BMW Group plans to use Nvidia's Omniverse system globally, allowing plant engineers worldwide to collaborate in virtual spaces and design and run new plants years before construction actually begins.
'Digital twin' technology usually refers to virtual copies of working plants. Sensors installed across the facility (a.k.a. a 'digital thread') provide a constant feed of fresh data to update the twin. Rather than referring to multiple, different systems to check on machine health, switchover progress or other specific, daily operations, manufacturers refer to the digital twin for a holistic view that hooks into every system simultaneously.
Nvidia Omniverse is like a digital twin for a factory that hasn't been built yet, to inform construction plans. Rather than drawing data from real world sources, the software uses AI to simulate the physical operation of a plant. As part of its announcement on Tuesday at Nvidia's GTC conference, BMW Group announced that it currently uses the Omniverse system to run a virtual twin of its upcoming EV plant in Debrecen, Hungary, that doesn't actually begin production until 2025.
BMW and Nvidia tested and jointly industrialized the Omniverse system for almost two years prior to this week's announcement. BMW had to develop tools and processes to integrate Omniverse into its IT environment, for instance a methodology for converting data from source systems into the Omniverse platform, gathering 3D data on floor tools to create accurate, virtual copies and developing custom applications for non 3D-experts to create and maintain the virtual factories.

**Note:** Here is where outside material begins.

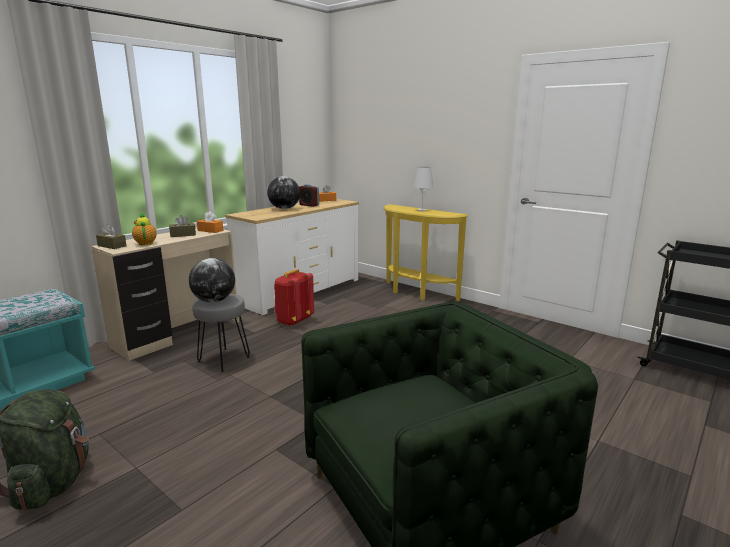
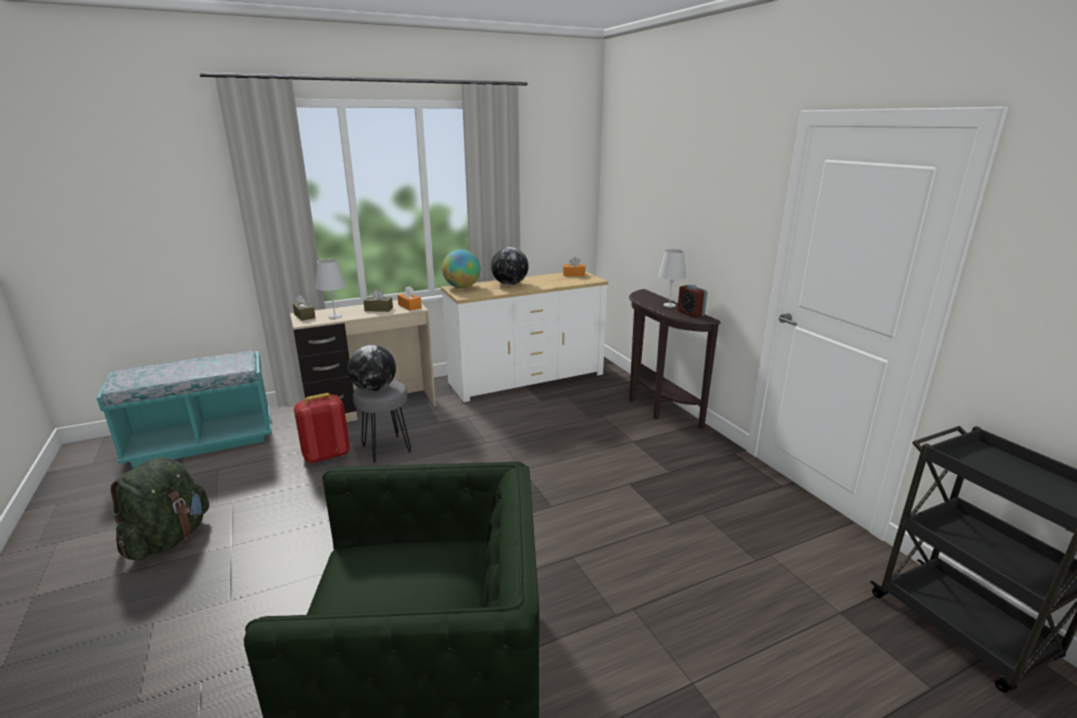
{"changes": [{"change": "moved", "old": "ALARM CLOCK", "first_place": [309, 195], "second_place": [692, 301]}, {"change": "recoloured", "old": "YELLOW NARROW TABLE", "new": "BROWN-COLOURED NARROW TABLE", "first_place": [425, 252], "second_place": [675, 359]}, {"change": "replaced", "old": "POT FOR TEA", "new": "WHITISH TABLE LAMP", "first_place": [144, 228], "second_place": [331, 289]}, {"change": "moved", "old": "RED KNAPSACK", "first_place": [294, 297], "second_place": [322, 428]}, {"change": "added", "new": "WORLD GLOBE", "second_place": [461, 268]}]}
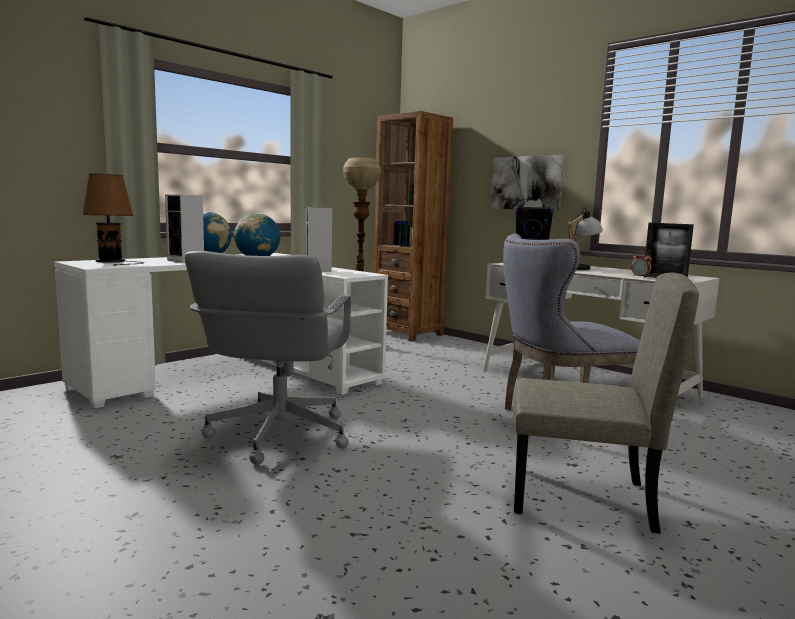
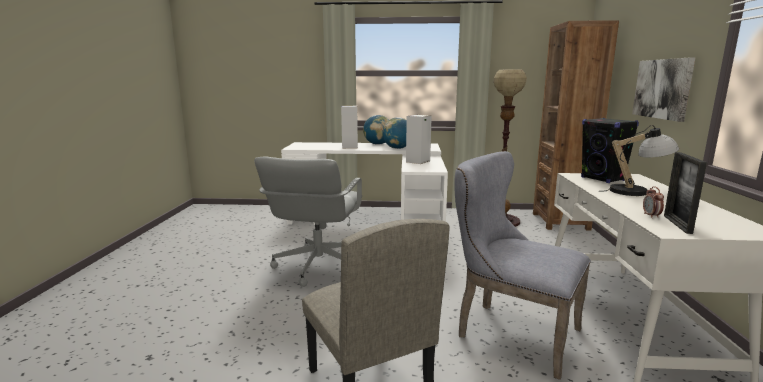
{"changes": [{"change": "removed", "old": "BROWN-COLOURED TABLE LAMP", "first_place": [113, 220]}, {"change": "turned", "old": "GREYISH OFFICE CHAIR", "first_place": [267, 358], "second_place": [308, 222], "degrees": -45}]}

"Simulations aren’t generated in Omniverse but visualized – based on industry software which we’ve been using for decades," says Janne Strauss-Ehrl, subproduct owner for 3D realtime applications at BMW Group.
Nvidia had to enhance its Omniverse software to accomodate BMW's needs, like improving large scale factory simulation quality, user interfaces and tools for taking measurements, among other changes.
"The work of our mutual partner Ipolog on their Omniverse applications for factory material flow optimization with AI is a great example," says Mike Geyer, Omniverse Product Management for Manufacturing and Digital Twins at NVIDIA.
"The main purpose of Omniverse is to enable improvements even before the hardware is realized. Omniverse is also a means of identifying planning mistakes that prior were only detected during the realization phase. There were already situations where the visualization of robot arm movements in the virtual world prevented the potential destruction of a catwalk in real life," Strauss-Ehrl says.